Problem is ISP doesn’t really work when you include the myriad other
kinds of address providers that have to exist in the modern world, such
as cloud, hosting, colo, etc.

> To my point of view, a network service includes IP addresses. The ISP
> isn't really acting as a mini-ARIN, they're providing a network
> service.

If that were true, this wouldn’t be an issue, but with various ISPs now
charging a separate per-address fee, why shouldn’t they be subject
to competition for that aspect of their business separate from their
connectivity business? Why is it ARIN’s place to shield them from 
competition?

If you want to talk about an anti-trust issue, wouldn’t this be the classic
case?

> When they provide so many IP addresses with the service that it
> becomes a number policy concern then you could say they're acting as a
> mini-ARIN. Which I think is a problem. There's a long-standing
> practice of ISPs assigning /24s and more to end-users which then find
> their way into the BGP table disaggregated from the ISP's allocation.
> That troubles me almost as much as the folks who want to be
> straight-up mini ARINs without providing network services.

We all get it that you have long thought ARIN should be the rout
aggregation police.
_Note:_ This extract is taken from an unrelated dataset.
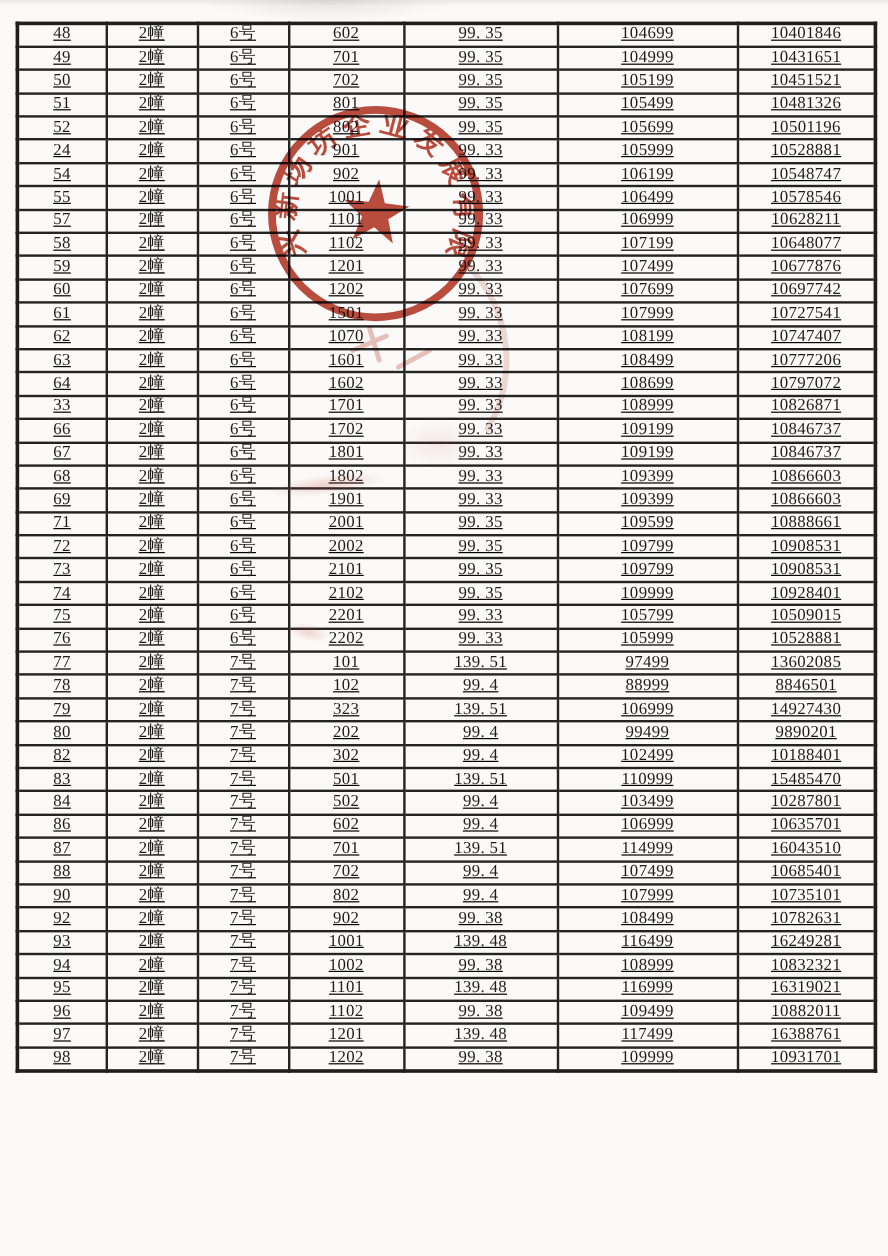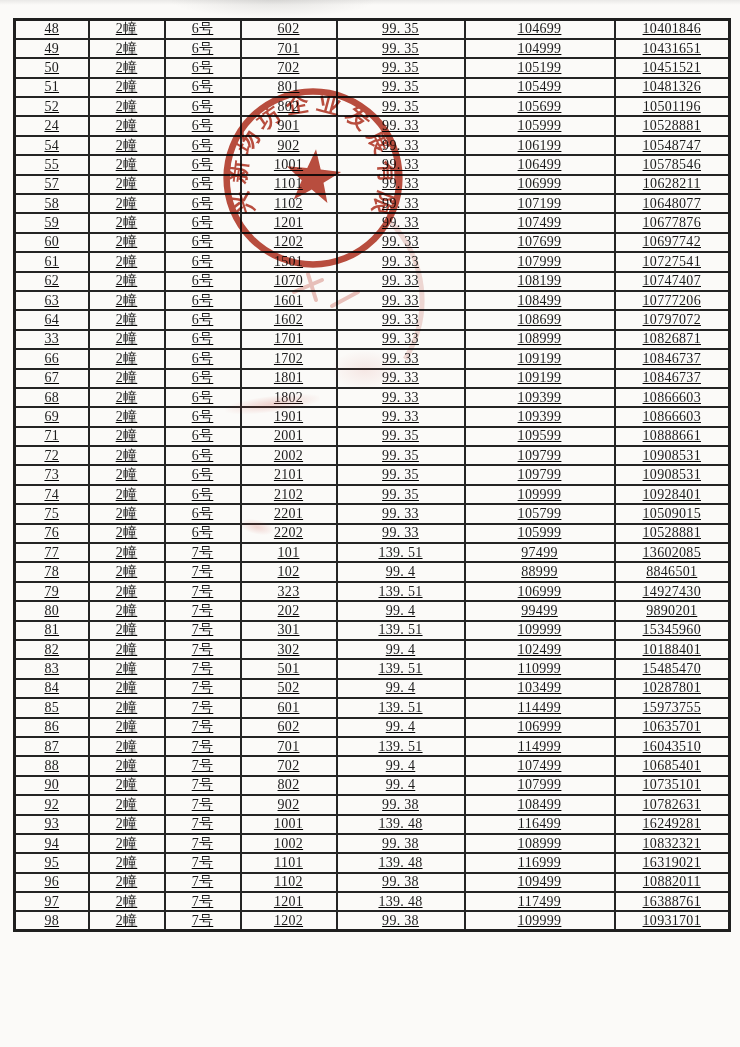"81" tr { html: <tr> <td>81</td> <td>2幢</td> <td>7号</td> <td>301</td> <td>139. 51</td> <td>109999</td> <td>15345960</td> </tr> -> none }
They aren’t, and that’s not going to happen.

Can we try focusing on reality as it currently stands?

> I actually did a 10-minute presentation at an ARIN meeting in Atlanta
> years and years ago where I talked about forward-looking developments
> in routing technology and the impairment that ISP disaggregates could
> impose.

And then memory got bigger, faster, cheaper and in a few more Moore’s
law iterations, will probably permanently surpass bop table growth.